Valore del voucher e ambito territoriale

I buoni spesa, del singolo valore di 10 euro ciascuno, saranno erogati sulla base di specifica richiesta. Ogni voucher sarà spendibile presso gli esercizi commerciali individuati e presenti in ogni Comune dell’Ambito n. 1 di Vibo Valentia e precisamente nei territori dei Comuni di Vibo Valentia, Filadelfia, Francavilla Angitola, Filogaso, Francica, Ionadi, Maierato, Mileto, Monterosso Calabro, Pizzo, Polia, San Costantino Calabro, San Gregorio d’Ippona, Sant’Onofrio, Stefanaconi.

Ogni buono spesa erogato al nucleo familiare avente diritto, potrà essere utilizzato esclusivamente presso gli esercizi commerciali accreditati all’interno del territorio comunale di residenza del beneficiario. Il voucher, inoltre, non è cedibile e dovrà essere utilizzato esclusivamente dal beneficiario titolare o componente del nucleo familiare.
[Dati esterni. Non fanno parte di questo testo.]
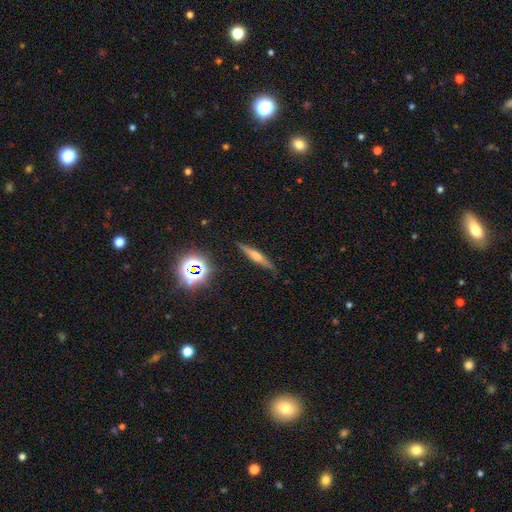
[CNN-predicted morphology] Overall: featured or disk (49%; smooth 37%). Merging: none (87%).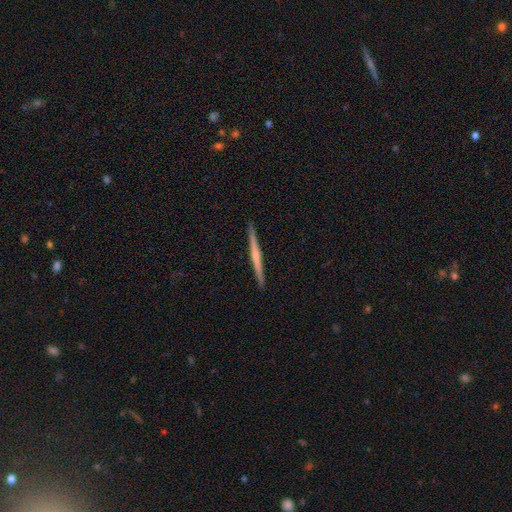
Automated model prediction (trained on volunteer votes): smooth-or-featured: featured or disk: 59% | smooth: 35% | star or artifact: 5%
  disk-edge-on: yes: 98% | no: 2%
    edge-on-bulge: none: 54% | rounded: 37% | boxy: 10%
  merging: none: 93% | minor disturbance: 5% | major disturbance: 1% | merger: 1%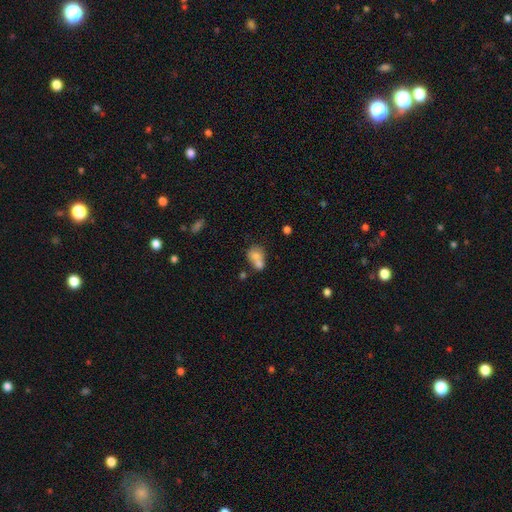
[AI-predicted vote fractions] Smooth or featured: smooth — 72% (featured or disk — 18%)
How rounded: in between — 55% (round — 44%)
Merging: merger — 62% (none — 24%)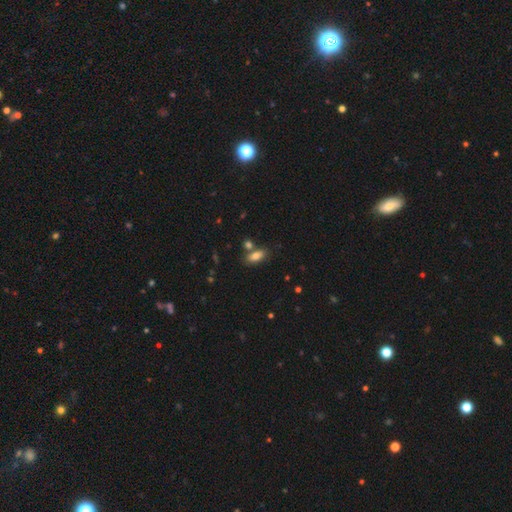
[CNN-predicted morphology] The model was most divided on "merging": none: 66%, merger: 19%, minor disturbance: 12%, major disturbance: 3%. More confident: how rounded — in between (84%); smooth or featured — smooth (78%).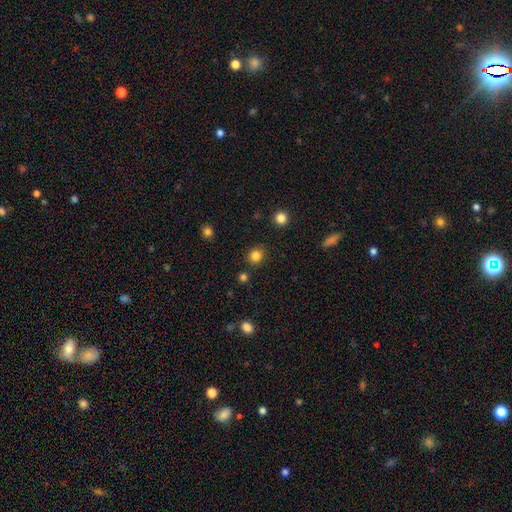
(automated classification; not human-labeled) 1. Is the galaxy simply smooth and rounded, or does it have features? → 83% smooth, 12% star or artifact, 5% featured or disk.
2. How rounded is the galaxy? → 83% round, 16% in between, 1% cigar-shaped.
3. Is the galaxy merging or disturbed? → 87% none, 7% minor disturbance, 3% merger, 2% major disturbance.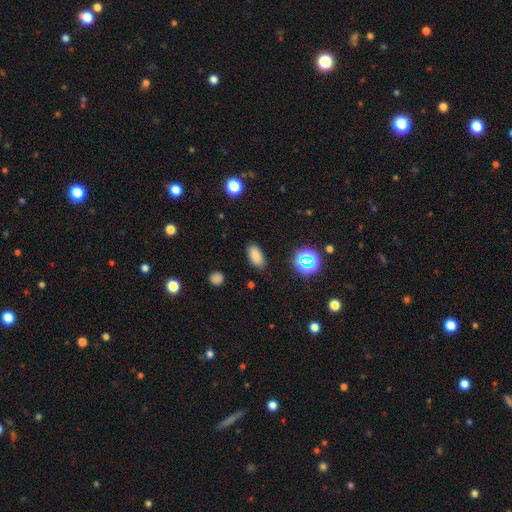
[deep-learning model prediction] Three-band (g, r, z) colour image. It shows a smooth galaxy with no disk features (81%) that is in between round and cigar-shaped (90%). Merging: none (85%).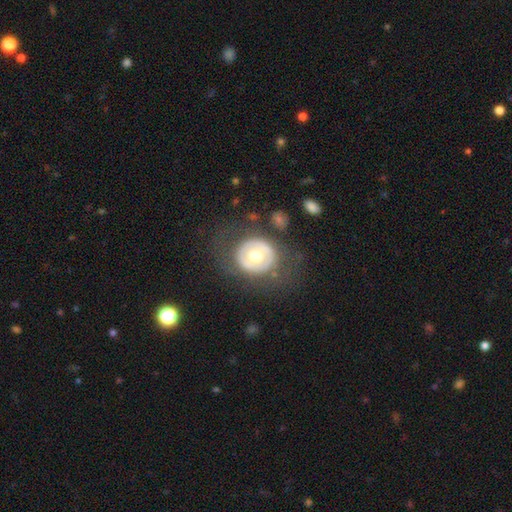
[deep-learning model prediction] Morphology: type=featured or disk (52%); edge-on=no (96%); merging=none (68%).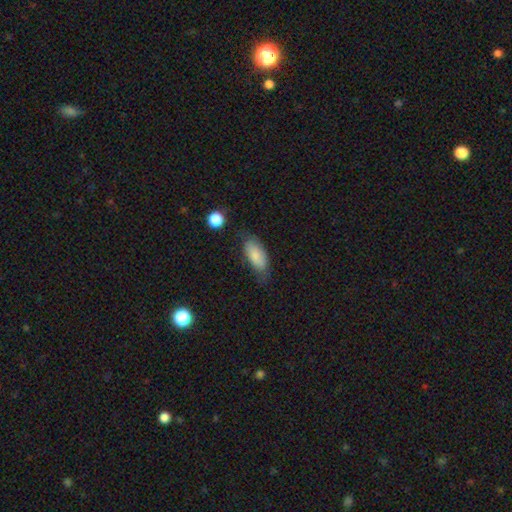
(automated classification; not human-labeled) A smooth galaxy with no disk features (82%) that is in between round and cigar-shaped (88%). Merging: none (61%).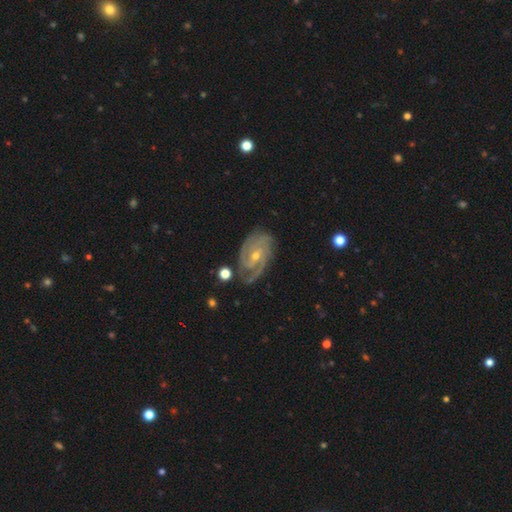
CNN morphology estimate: Q: Smooth or featured?
A: featured or disk (88%); runner-up: star or artifact (6%)
Q: Edge-on disk?
A: no (96%); runner-up: yes (4%)
Q: Bar?
A: no (51%); runner-up: weak (38%)
Q: Spiral arms?
A: yes (97%); runner-up: no (3%)
Q: Spiral winding?
A: tight (56%); runner-up: medium (36%)
Q: Spiral arm count?
A: 2 (49%); runner-up: 3 (22%)
Q: Bulge size?
A: small (63%); runner-up: moderate (34%)
Q: Merging?
A: none (70%); runner-up: minor disturbance (20%)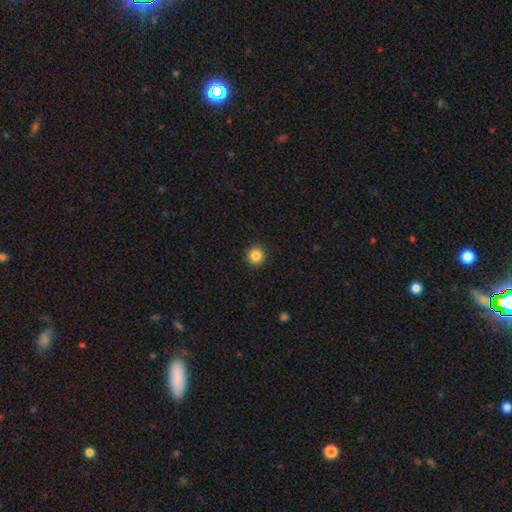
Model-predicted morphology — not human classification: smooth_or_featured: smooth (p=0.85) [alt: star or artifact p=0.11]
how_rounded: round (p=0.94) [alt: in between p=0.05]
merging: none (p=0.92) [alt: minor disturbance p=0.05]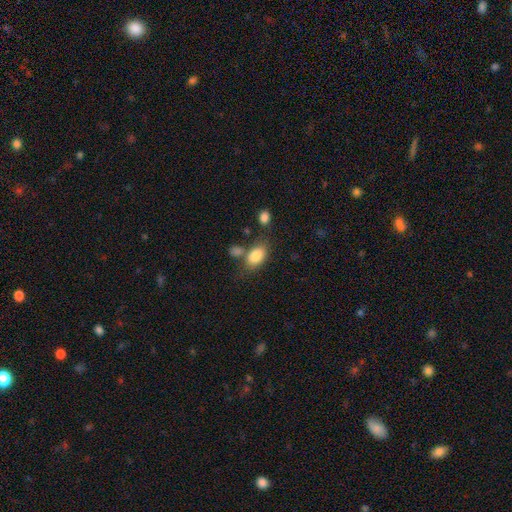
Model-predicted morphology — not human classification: Smooth or featured? smooth (83%)
How rounded? in between (87%)
Merging? none (58%)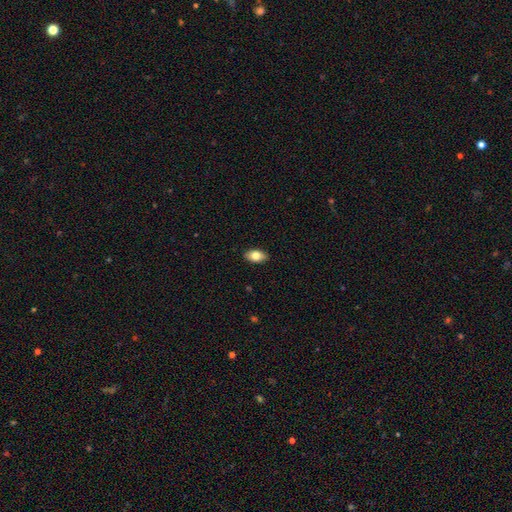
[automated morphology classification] A smooth galaxy with no disk features (77%) that is in between round and cigar-shaped (91%). Merging: none (89%).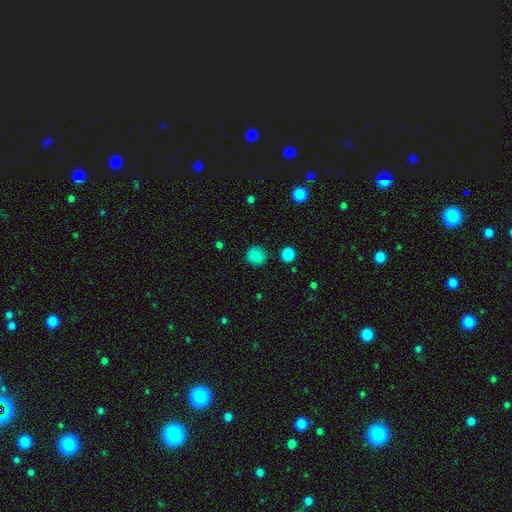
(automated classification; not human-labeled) smooth 85%, star or artifact 11%, featured or disk 4%. Down the decision tree: how rounded — round (84%); merging — none (87%).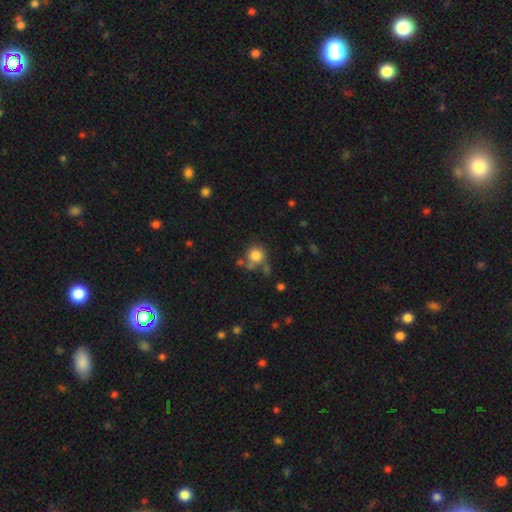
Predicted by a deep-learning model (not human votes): Morphology: type=smooth (80%); roundness=round (88%); merging=none (57%).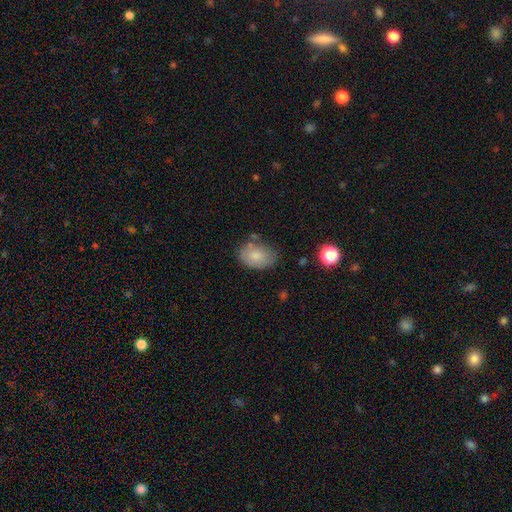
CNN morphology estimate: Smooth or featured? Predicted: smooth (p=0.81). How rounded? Predicted: in between (p=0.83). Merging? Predicted: none (p=0.67).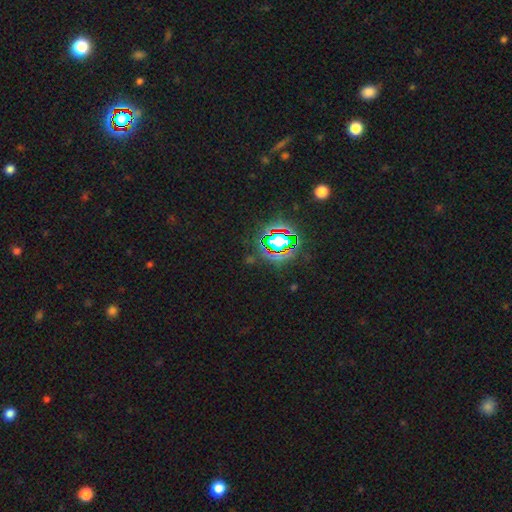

L’elenco dei negozi convenzionati, in costante aggiornamento, sarà pubblicato sul sito del Comune capofila e dei Comuni appartenenti all’Ambito n. 1 Vibo Valentia.

Le risorse a disposizione

L’amministrazione comunica che agli oneri dell’avviso si provvederà con le somme della quota servizi del fondo povertà – annualità 2018, che ammontano complessivamente a 522 mila euro.

I requisiti per l’accesso

Per l’erogazione dei voucher, si terranno in considerazione i seguenti requisiti, che dovranno essere autodichiarati nella domanda, e precisamente:
1) esplicazione dettagliata dello stato di bisogno e residenza in uno dei Comuni dell’ambito territoriale interessato;
2) composizione del nucleo familiare anagrafico (la dichiarazione va effettuata anche per famiglie mono nucleo);
3) indicazione dei soggetti appartenenti al nucleo familiare che svolgono attività lavorative, tipologia delle stesse e relativa remunerazione;
4) componenti già assegnatari di qualunque tipologia di sostegno pubblico ed entità dello stesso;
5) possidenze patrimoniali immobiliari, rendite derivanti dalle stesse, disponibilità di depositi bancari o postali, anche su conti correnti; titoli azionari e obbligazioni; mutui in corso di ammortamento.

I compiti degli enti locali

I Comuni interessati devono:
a) raccogliere tutte le domande pervenute dai residenti consegnate in modalità telematica o cartacea;
b) effettuare un controllo di ammissibilità e controllo anagrafico, in base alla validità della documentazione pervenuta, escludendo le domande non idonee, incomplete o con dichiarazioni mendaci;
c) redigere l’elenco delle istanze e definire un tetto massimo di reddito oltre il quale l’istanza non sarà ammessa.

L’ammontare del contributo

Il beneficio sarà così determinato:
a) 100 euro per il primo, o unico, componente del nucleo familiare;
b) 70 euro per il secondo adulto componente e 40 euro per ognuno degli adulti ulteriori che compongono il nucleo;
c) 80 euro per il primo adolescente (da 4 a 17 anni), 80 euro per il primo bambino da 0 a 3 anni compiuti e 50 euro per ognuno degli adolescenti o bambini ulteriori.
Per le famiglie ove siano presenti bambini di età compresa tra 0 e 3 anni compiuti, verrà corrisposto un importo aggiuntivo (una tantum) di 100 euro a prescindere dal numero dei bambini.

Presentazione delle istanze e scadenza

Le domande devono essere trasmesse online o consegnate a mano al solo Comune di residenza entro e non oltre le ore 13 del 23 maggio 2020.